> Exercise brief:
Write everything from the start of the entries down to the line containing "picture [263, 204, 1282, 758]" as a two-column CSV headed instruction and response. Give one row per entry, with its text under instruction and its answer under response, each in a single quoted field with line breaks turned into spaces.

(Items from a data source)
======

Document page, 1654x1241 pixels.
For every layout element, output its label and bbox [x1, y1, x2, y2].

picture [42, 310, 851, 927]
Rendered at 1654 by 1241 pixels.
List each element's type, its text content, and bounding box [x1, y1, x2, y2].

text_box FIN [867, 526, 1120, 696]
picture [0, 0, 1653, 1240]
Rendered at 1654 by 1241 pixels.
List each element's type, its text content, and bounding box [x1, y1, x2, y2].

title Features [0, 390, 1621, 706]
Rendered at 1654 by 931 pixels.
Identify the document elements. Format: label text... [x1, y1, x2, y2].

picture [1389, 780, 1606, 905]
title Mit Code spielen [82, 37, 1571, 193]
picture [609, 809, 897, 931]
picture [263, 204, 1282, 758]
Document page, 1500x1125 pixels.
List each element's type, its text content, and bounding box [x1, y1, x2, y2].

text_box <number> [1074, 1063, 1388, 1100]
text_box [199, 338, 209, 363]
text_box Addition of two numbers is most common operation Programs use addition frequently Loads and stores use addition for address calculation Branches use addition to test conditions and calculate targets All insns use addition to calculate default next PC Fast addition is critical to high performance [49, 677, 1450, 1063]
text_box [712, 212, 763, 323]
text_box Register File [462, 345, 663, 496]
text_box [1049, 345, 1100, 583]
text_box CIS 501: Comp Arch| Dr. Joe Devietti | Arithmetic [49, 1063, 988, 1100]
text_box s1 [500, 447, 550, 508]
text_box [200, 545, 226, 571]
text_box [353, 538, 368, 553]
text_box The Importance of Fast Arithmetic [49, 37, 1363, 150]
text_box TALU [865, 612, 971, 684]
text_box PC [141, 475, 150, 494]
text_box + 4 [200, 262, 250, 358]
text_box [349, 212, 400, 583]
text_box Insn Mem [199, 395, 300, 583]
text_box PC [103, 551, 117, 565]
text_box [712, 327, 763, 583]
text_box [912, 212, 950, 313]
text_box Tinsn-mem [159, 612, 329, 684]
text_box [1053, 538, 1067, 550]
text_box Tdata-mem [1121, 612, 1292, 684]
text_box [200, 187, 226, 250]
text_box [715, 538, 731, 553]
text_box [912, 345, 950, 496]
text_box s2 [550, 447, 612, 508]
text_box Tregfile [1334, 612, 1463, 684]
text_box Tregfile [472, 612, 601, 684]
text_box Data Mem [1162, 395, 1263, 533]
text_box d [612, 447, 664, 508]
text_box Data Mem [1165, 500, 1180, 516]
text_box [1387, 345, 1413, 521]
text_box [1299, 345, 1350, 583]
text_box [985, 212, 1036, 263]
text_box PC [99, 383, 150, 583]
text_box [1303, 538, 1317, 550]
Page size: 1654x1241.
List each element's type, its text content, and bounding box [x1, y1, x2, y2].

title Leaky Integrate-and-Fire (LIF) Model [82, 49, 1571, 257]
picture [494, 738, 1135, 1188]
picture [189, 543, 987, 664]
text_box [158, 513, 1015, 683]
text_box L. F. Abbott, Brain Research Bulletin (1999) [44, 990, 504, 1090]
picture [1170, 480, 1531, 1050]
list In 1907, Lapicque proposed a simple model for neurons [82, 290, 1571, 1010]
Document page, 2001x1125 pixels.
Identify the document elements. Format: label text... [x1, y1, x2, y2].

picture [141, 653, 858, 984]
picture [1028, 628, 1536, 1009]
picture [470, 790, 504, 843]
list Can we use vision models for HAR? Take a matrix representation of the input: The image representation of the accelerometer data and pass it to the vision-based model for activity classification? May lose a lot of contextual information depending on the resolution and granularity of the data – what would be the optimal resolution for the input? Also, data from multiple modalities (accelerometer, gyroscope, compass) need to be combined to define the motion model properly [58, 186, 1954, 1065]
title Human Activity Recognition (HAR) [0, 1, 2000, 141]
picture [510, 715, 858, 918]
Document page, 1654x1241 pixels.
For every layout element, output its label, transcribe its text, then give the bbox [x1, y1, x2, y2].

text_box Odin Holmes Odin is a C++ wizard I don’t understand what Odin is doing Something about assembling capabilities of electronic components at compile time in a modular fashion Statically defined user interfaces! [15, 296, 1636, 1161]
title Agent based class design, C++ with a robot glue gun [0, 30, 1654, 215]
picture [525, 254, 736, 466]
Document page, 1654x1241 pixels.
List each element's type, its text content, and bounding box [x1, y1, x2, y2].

======

> Task result:
instruction,response
"Document page, 1654x1241 pixels. For every layout element, output its label and bbox [x1, y1, x2, y2].","picture [42, 310, 851, 927]"
"Rendered at 1654 by 1241 pixels. List each element's type, its text content, and bounding box [x1, y1, x2, y2].","text_box FIN [867, 526, 1120, 696] picture [0, 0, 1653, 1240]"
"Rendered at 1654 by 1241 pixels. List each element's type, its text content, and bounding box [x1, y1, x2, y2].","title Features [0, 390, 1621, 706]"
"Rendered at 1654 by 931 pixels. Identify the document elements. Format: label text... [x1, y1, x2, y2].","picture [1389, 780, 1606, 905] title Mit Code spielen [82, 37, 1571, 193] picture [609, 809, 897, 931] picture [263, 204, 1282, 758]"